#### RECORDS FOR THE EXERCISE

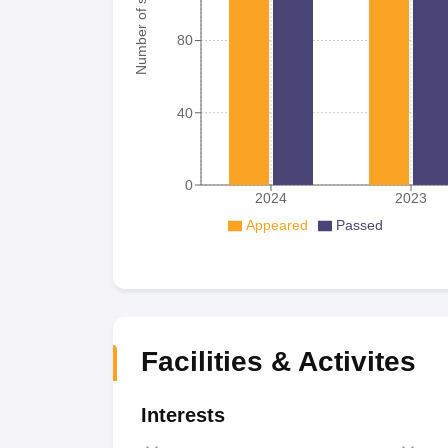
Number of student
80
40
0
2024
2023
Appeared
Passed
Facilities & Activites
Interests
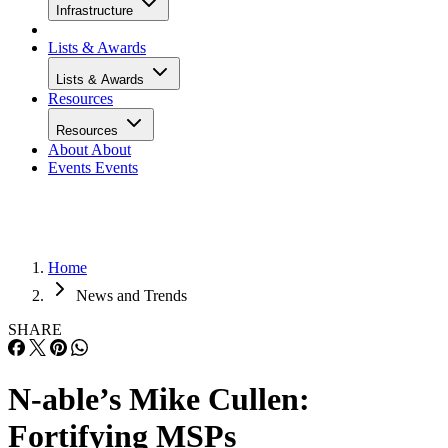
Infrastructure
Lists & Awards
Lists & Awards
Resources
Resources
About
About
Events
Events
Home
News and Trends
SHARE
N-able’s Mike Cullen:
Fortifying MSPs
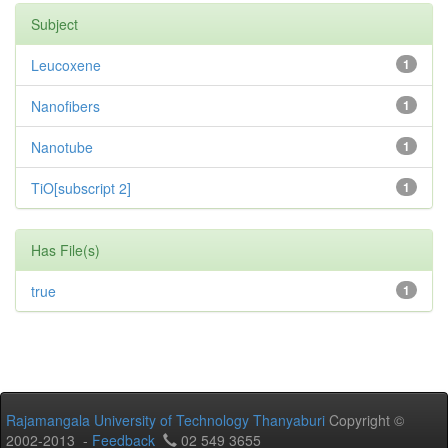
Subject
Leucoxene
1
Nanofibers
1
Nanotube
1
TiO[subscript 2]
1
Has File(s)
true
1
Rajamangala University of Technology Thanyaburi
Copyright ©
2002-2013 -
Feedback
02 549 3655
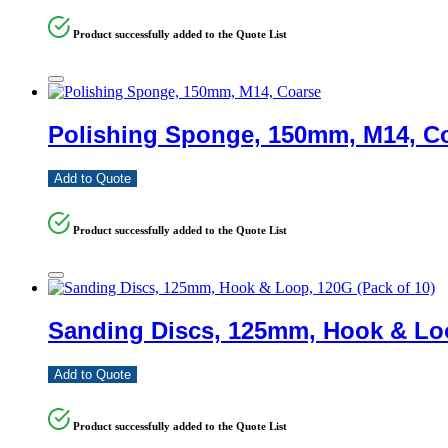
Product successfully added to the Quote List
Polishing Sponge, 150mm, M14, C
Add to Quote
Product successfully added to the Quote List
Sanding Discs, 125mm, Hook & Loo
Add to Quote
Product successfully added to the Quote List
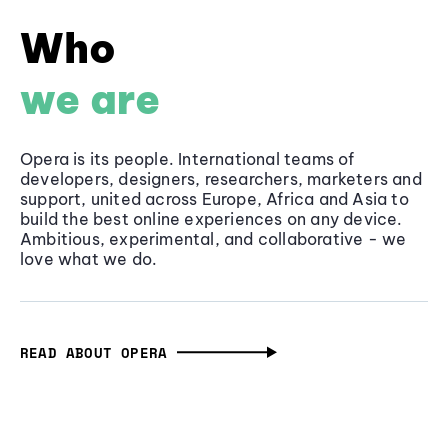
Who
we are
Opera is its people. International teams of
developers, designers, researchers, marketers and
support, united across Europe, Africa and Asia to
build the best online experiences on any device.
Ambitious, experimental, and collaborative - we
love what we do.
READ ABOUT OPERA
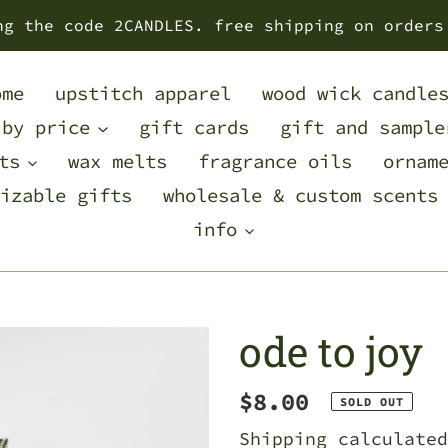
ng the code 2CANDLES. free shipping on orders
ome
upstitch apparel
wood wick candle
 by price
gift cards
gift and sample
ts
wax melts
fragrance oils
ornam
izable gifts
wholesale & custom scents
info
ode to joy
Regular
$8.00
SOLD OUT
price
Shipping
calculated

########

TASK TO COMPLETE: Rewrite all of the lines with each "Quote List" changed to "Order List" and nothing else altered. Omit the pictures from your answer.

ANSWER AREA:
Number of student
80
40
0
2024
2023
Appeared
Passed
Facilities & Activites
Interests
Infrastructure
Lists & Awards
Lists & Awards
Resources
Resources
About
About
Events
Events
Home
News and Trends
SHARE
N-able’s Mike Cullen:
Fortifying MSPs
Subject
Leucoxene
1
Nanofibers
1
Nanotube
1
TiO[subscript 2]
1
Has File(s)
true
1
Rajamangala University of Technology Thanyaburi
Copyright ©
2002-2013 -
Feedback
02 549 3655
Product successfully added to the Order List
Polishing Sponge, 150mm, M14, C
Add to Quote
Product successfully added to the Order List
Sanding Discs, 125mm, Hook & Loo
Add to Quote
Product successfully added to the Order List
Who
we are
Opera is its people. International teams of
developers, designers, researchers, marketers and
support, united across Europe, Africa and Asia to
build the best online experiences on any device.
Ambitious, experimental, and collaborative - we
love what we do.
READ ABOUT OPERA
ng the code 2CANDLES. free shipping on orders
ome
upstitch apparel
wood wick candle
 by price
gift cards
gift and sample
ts
wax melts
fragrance oils
ornam
izable gifts
wholesale & custom scents
info
ode to joy
Regular
$8.00
SOLD OUT
price
Shipping
calculated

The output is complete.